Vincent: If this was a paper, I’d write “These are interesting directions for future work” — I think there’s a lot of open and exciting questions here!
Sayak: Something to tinker with! Your academic excellence speaks for itself. You got Fulbright scholarship to pursue your Masters’ at Stanford among many other things. Would you like to discuss a bit about your journey to Stanford?
Vincent: My journey to Stanford was very fortunate — originally, I didn’t want to do a Ph.D., and I only applied for a Master’s degree in Computer Science. As you know, in the US, these degrees are very expensive. As in Germany, universities are generally free, we do not have a system of financial aid in place for tuition on this order of magnitude — so, I couldn’t take out a student loan. Stanford does not offer financial aid for internationals either. So, my only way was indeed a scholarship. There are only two scholarship programs in Germany that offer support in this magnitude. Fulbright is one of them, and I was fortunate to receive one. I was also supported by other scholarships, from the DAAD (German Academic Exchange Service) and the German National Merit Foundation. At Stanford, I found that one can also finance a degree by working as a TA or RA, and I did that for the second part of my Master’s. However, it’s not guaranteed that such positions are available — and as you might have heard, the German stereotype is that we’re very risk-averse, so looking back, I probably wouldn’t have come to Stanford if I haven’t had the scholarship. Today, I’d probably go anyways!

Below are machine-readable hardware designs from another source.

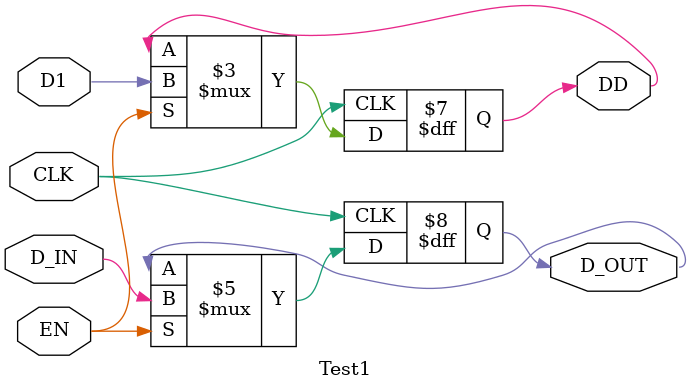
<source format=v>
`timescale 1ns / 1ps
module Test1(input CLK, input EN, input D_IN, input D1, output reg D_OUT, output reg DD);

    always@(posedge CLK) begin
        if(EN)
            D_OUT <= D_IN;
    end
    always@(posedge CLK) begin
        if(EN)
            DD <= D1;
    end
endmodule

</source>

Sayak: You are setting an example here, Vincent. Vielen Dank für das Teilen Ihrer Geschichte.
Being a practitioner, one thing that I often find myself struggling with is learning a new concept. Would you like to share how do you approach that process?

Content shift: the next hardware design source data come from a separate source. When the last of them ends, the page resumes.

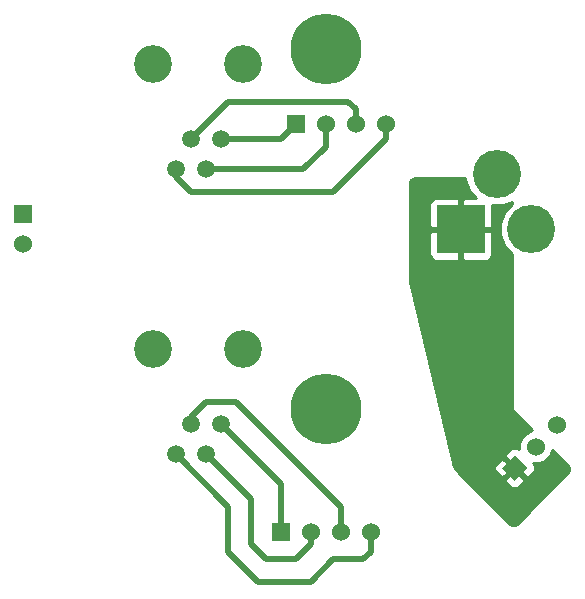
<source format=gbl>
G04 (created by PCBNEW (2013-07-07 BZR 4022)-stable) date 6/5/2014 11:35:08 PM*
%MOIN*%
G04 Gerber Fmt 3.4, Leading zero omitted, Abs format*
%FSLAX34Y34*%
G01*
G70*
G90*
G04 APERTURE LIST*
%ADD10C,0.00590551*%
%ADD11R,0.06X0.06*%
%ADD12C,0.06*%
%ADD13C,0.23622*%
%ADD14R,0.16X0.16*%
%ADD15C,0.16*%
%ADD16C,0.0590551*%
%ADD17C,0.125984*%
%ADD18C,0.02*%
%ADD19C,0.01*%
G04 APERTURE END LIST*
G54D10*
G54D11*
X85500Y-76850D03*
G54D12*
X86500Y-76850D03*
X87500Y-76850D03*
X88500Y-76850D03*
G54D11*
X86000Y-63250D03*
G54D12*
X87000Y-63250D03*
X88000Y-63250D03*
X89000Y-63250D03*
G54D13*
X87000Y-60750D03*
X87000Y-72750D03*
G54D14*
X91500Y-66750D03*
G54D15*
X93850Y-66750D03*
X92700Y-64900D03*
G54D16*
X83000Y-64750D03*
X82000Y-64750D03*
X83500Y-63750D03*
X82500Y-63750D03*
G54D17*
X81251Y-61250D03*
X84251Y-61250D03*
G54D16*
X83000Y-74250D03*
X82000Y-74250D03*
X83500Y-73250D03*
X82500Y-73250D03*
G54D17*
X81251Y-70750D03*
X84251Y-70750D03*
G54D10*
G36*
X93292Y-75131D02*
X92868Y-74707D01*
X93292Y-74282D01*
X93717Y-74707D01*
X93292Y-75131D01*
X93292Y-75131D01*
G37*
G54D12*
X94000Y-74000D03*
X94707Y-73292D03*
G54D11*
X76900Y-66250D03*
G54D12*
X76900Y-67250D03*
G54D18*
X82000Y-64750D02*
X82000Y-65000D01*
X89000Y-63750D02*
X89000Y-63250D01*
X87250Y-65500D02*
X89000Y-63750D01*
X82500Y-65500D02*
X87250Y-65500D01*
X82000Y-65000D02*
X82500Y-65500D01*
X82000Y-74250D02*
X83750Y-76000D01*
X88500Y-77500D02*
X88500Y-76850D01*
X88250Y-77750D02*
X88500Y-77500D01*
X87250Y-77750D02*
X88250Y-77750D01*
X86500Y-78500D02*
X87250Y-77750D01*
X84750Y-78500D02*
X86500Y-78500D01*
X83750Y-77500D02*
X84750Y-78500D01*
X83750Y-76000D02*
X83750Y-77500D01*
X83500Y-63750D02*
X85500Y-63750D01*
X85500Y-63750D02*
X86000Y-63250D01*
X83000Y-64750D02*
X86250Y-64750D01*
X87000Y-64000D02*
X87000Y-63250D01*
X86250Y-64750D02*
X87000Y-64000D01*
X82500Y-63750D02*
X83750Y-62500D01*
X88000Y-62750D02*
X88000Y-63250D01*
X87750Y-62500D02*
X88000Y-62750D01*
X83750Y-62500D02*
X87750Y-62500D01*
X83500Y-73250D02*
X85500Y-75250D01*
X85500Y-75250D02*
X85500Y-76850D01*
X83000Y-74250D02*
X84500Y-75750D01*
X86500Y-77250D02*
X86500Y-76850D01*
X86000Y-77750D02*
X86500Y-77250D01*
X85000Y-77750D02*
X86000Y-77750D01*
X84500Y-77250D02*
X85000Y-77750D01*
X84500Y-75750D02*
X84500Y-77250D01*
X82500Y-73250D02*
X82500Y-73000D01*
X87500Y-76000D02*
X87500Y-76850D01*
X84000Y-72500D02*
X87500Y-76000D01*
X83000Y-72500D02*
X84000Y-72500D01*
X82500Y-73000D02*
X83000Y-72500D01*
G54D10*
G36*
X95116Y-74750D02*
X95104Y-74807D01*
X95069Y-74859D01*
X93602Y-76327D01*
X93602Y-75175D01*
X93602Y-75087D01*
X93292Y-74777D01*
X93222Y-74848D01*
X93222Y-74707D01*
X92912Y-74397D01*
X92824Y-74397D01*
X92656Y-74565D01*
X92618Y-74657D01*
X92618Y-74756D01*
X92656Y-74848D01*
X92726Y-74918D01*
X92824Y-75016D01*
X92912Y-75016D01*
X93222Y-74707D01*
X93222Y-74848D01*
X92983Y-75087D01*
X92983Y-75175D01*
X93081Y-75273D01*
X93151Y-75343D01*
X93243Y-75381D01*
X93342Y-75381D01*
X93434Y-75343D01*
X93602Y-75175D01*
X93602Y-76327D01*
X93359Y-76569D01*
X93307Y-76604D01*
X93250Y-76616D01*
X93192Y-76604D01*
X93140Y-76569D01*
X92550Y-75979D01*
X92550Y-67500D01*
X92550Y-66862D01*
X92487Y-66800D01*
X91550Y-66800D01*
X91550Y-67737D01*
X91612Y-67800D01*
X92349Y-67800D01*
X92441Y-67762D01*
X92511Y-67691D01*
X92549Y-67599D01*
X92550Y-67500D01*
X92550Y-75979D01*
X91450Y-74879D01*
X91450Y-67737D01*
X91450Y-66800D01*
X91450Y-66700D01*
X91450Y-65762D01*
X91387Y-65700D01*
X90650Y-65699D01*
X90558Y-65737D01*
X90488Y-65808D01*
X90450Y-65900D01*
X90449Y-65999D01*
X90450Y-66637D01*
X90512Y-66700D01*
X91450Y-66700D01*
X91450Y-66800D01*
X90512Y-66800D01*
X90450Y-66862D01*
X90449Y-67500D01*
X90450Y-67599D01*
X90488Y-67691D01*
X90558Y-67762D01*
X90650Y-67800D01*
X91387Y-67800D01*
X91450Y-67737D01*
X91450Y-74879D01*
X91327Y-74756D01*
X91300Y-74721D01*
X91284Y-74680D01*
X89804Y-68514D01*
X89800Y-68473D01*
X89800Y-65204D01*
X89812Y-65142D01*
X89844Y-65094D01*
X89892Y-65062D01*
X89954Y-65050D01*
X91649Y-65050D01*
X91649Y-65107D01*
X91809Y-65494D01*
X92014Y-65699D01*
X91612Y-65700D01*
X91550Y-65762D01*
X91550Y-66700D01*
X92487Y-66700D01*
X92550Y-66637D01*
X92550Y-65999D01*
X92549Y-65949D01*
X92907Y-65950D01*
X93200Y-65829D01*
X93200Y-65915D01*
X92960Y-66154D01*
X92800Y-66540D01*
X92799Y-66957D01*
X92959Y-67344D01*
X93200Y-67585D01*
X93200Y-72672D01*
X93218Y-72763D01*
X93269Y-72840D01*
X93882Y-73453D01*
X93688Y-73533D01*
X93534Y-73688D01*
X93450Y-73890D01*
X93449Y-74086D01*
X93434Y-74070D01*
X93342Y-74032D01*
X93242Y-74032D01*
X93151Y-74071D01*
X92983Y-74238D01*
X92983Y-74327D01*
X93292Y-74636D01*
X93298Y-74630D01*
X93369Y-74701D01*
X93363Y-74707D01*
X93672Y-75016D01*
X93761Y-75016D01*
X93928Y-74848D01*
X93967Y-74757D01*
X93967Y-74657D01*
X93929Y-74565D01*
X93913Y-74549D01*
X94108Y-74550D01*
X94311Y-74466D01*
X94465Y-74311D01*
X94546Y-74117D01*
X95069Y-74640D01*
X95104Y-74692D01*
X95116Y-74750D01*
X95116Y-74750D01*
G37*
G54D19*
X95116Y-74750D02*
X95104Y-74807D01*
X95069Y-74859D01*
X93602Y-76327D01*
X93602Y-75175D01*
X93602Y-75087D01*
X93292Y-74777D01*
X93222Y-74848D01*
X93222Y-74707D01*
X92912Y-74397D01*
X92824Y-74397D01*
X92656Y-74565D01*
X92618Y-74657D01*
X92618Y-74756D01*
X92656Y-74848D01*
X92726Y-74918D01*
X92824Y-75016D01*
X92912Y-75016D01*
X93222Y-74707D01*
X93222Y-74848D01*
X92983Y-75087D01*
X92983Y-75175D01*
X93081Y-75273D01*
X93151Y-75343D01*
X93243Y-75381D01*
X93342Y-75381D01*
X93434Y-75343D01*
X93602Y-75175D01*
X93602Y-76327D01*
X93359Y-76569D01*
X93307Y-76604D01*
X93250Y-76616D01*
X93192Y-76604D01*
X93140Y-76569D01*
X92550Y-75979D01*
X92550Y-67500D01*
X92550Y-66862D01*
X92487Y-66800D01*
X91550Y-66800D01*
X91550Y-67737D01*
X91612Y-67800D01*
X92349Y-67800D01*
X92441Y-67762D01*
X92511Y-67691D01*
X92549Y-67599D01*
X92550Y-67500D01*
X92550Y-75979D01*
X91450Y-74879D01*
X91450Y-67737D01*
X91450Y-66800D01*
X91450Y-66700D01*
X91450Y-65762D01*
X91387Y-65700D01*
X90650Y-65699D01*
X90558Y-65737D01*
X90488Y-65808D01*
X90450Y-65900D01*
X90449Y-65999D01*
X90450Y-66637D01*
X90512Y-66700D01*
X91450Y-66700D01*
X91450Y-66800D01*
X90512Y-66800D01*
X90450Y-66862D01*
X90449Y-67500D01*
X90450Y-67599D01*
X90488Y-67691D01*
X90558Y-67762D01*
X90650Y-67800D01*
X91387Y-67800D01*
X91450Y-67737D01*
X91450Y-74879D01*
X91327Y-74756D01*
X91300Y-74721D01*
X91284Y-74680D01*
X89804Y-68514D01*
X89800Y-68473D01*
X89800Y-65204D01*
X89812Y-65142D01*
X89844Y-65094D01*
X89892Y-65062D01*
X89954Y-65050D01*
X91649Y-65050D01*
X91649Y-65107D01*
X91809Y-65494D01*
X92014Y-65699D01*
X91612Y-65700D01*
X91550Y-65762D01*
X91550Y-66700D01*
X92487Y-66700D01*
X92550Y-66637D01*
X92550Y-65999D01*
X92549Y-65949D01*
X92907Y-65950D01*
X93200Y-65829D01*
X93200Y-65915D01*
X92960Y-66154D01*
X92800Y-66540D01*
X92799Y-66957D01*
X92959Y-67344D01*
X93200Y-67585D01*
X93200Y-72672D01*
X93218Y-72763D01*
X93269Y-72840D01*
X93882Y-73453D01*
X93688Y-73533D01*
X93534Y-73688D01*
X93450Y-73890D01*
X93449Y-74086D01*
X93434Y-74070D01*
X93342Y-74032D01*
X93242Y-74032D01*
X93151Y-74071D01*
X92983Y-74238D01*
X92983Y-74327D01*
X93292Y-74636D01*
X93298Y-74630D01*
X93369Y-74701D01*
X93363Y-74707D01*
X93672Y-75016D01*
X93761Y-75016D01*
X93928Y-74848D01*
X93967Y-74757D01*
X93967Y-74657D01*
X93929Y-74565D01*
X93913Y-74549D01*
X94108Y-74550D01*
X94311Y-74466D01*
X94465Y-74311D01*
X94546Y-74117D01*
X95069Y-74640D01*
X95104Y-74692D01*
X95116Y-74750D01*
M02*

</source>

Vincent: I have found that I really do learn and think best when I discuss things with someone. It can be literally anyone who is interested in the same problem, not necessarily someone who knows the answers. For this to be most effective, it has to be a judgment-free zone — there are many things I don’t know anything about, but my collaborators do, and vice versa. If one is embarrassed to bring these things up, and the other side doesn’t have the patience to share their perspective & insight, that doesn’t work. So one has to create a judgment-free environment, where everyone is trying to establish a common ground of knowledge — eventually, we always arrive at a level where everyone has an overview of the knowledge of everyone in the room, and that’s then when it is easiest for me to acquire new concepts or push for new insights.
Sayak: Absolutely onboarded with this philosophy! Any advice for the beginners?
Vincent: Don’t be intimidated by fancy-looking math — in the end, you’ll find an explanation that is intuitive to you. Don’t be afraid to do things that other people don’t agree are a good idea — those are sometimes the best ideas since if everybody already knows it’s a good idea, no-one will be surprised when it ends up working ;) Find a topic you are genuinely curious about, in the sense that you really, really want to understand how it works. And lastly, when reading papers, look for new ideas and concepts you’ve never seen before, not for improvements on some baseline — almost no new idea or concept is competitive with the state-of-the-art in its infancy since it hasn’t seen any tweaking yet!
Sayak: Thank you so much, Vincent, for doing this interview and for sharing your valuable insights. I hope they will be immensely helpful for the community.
Vincent: Thank you so much for having me, Sayak!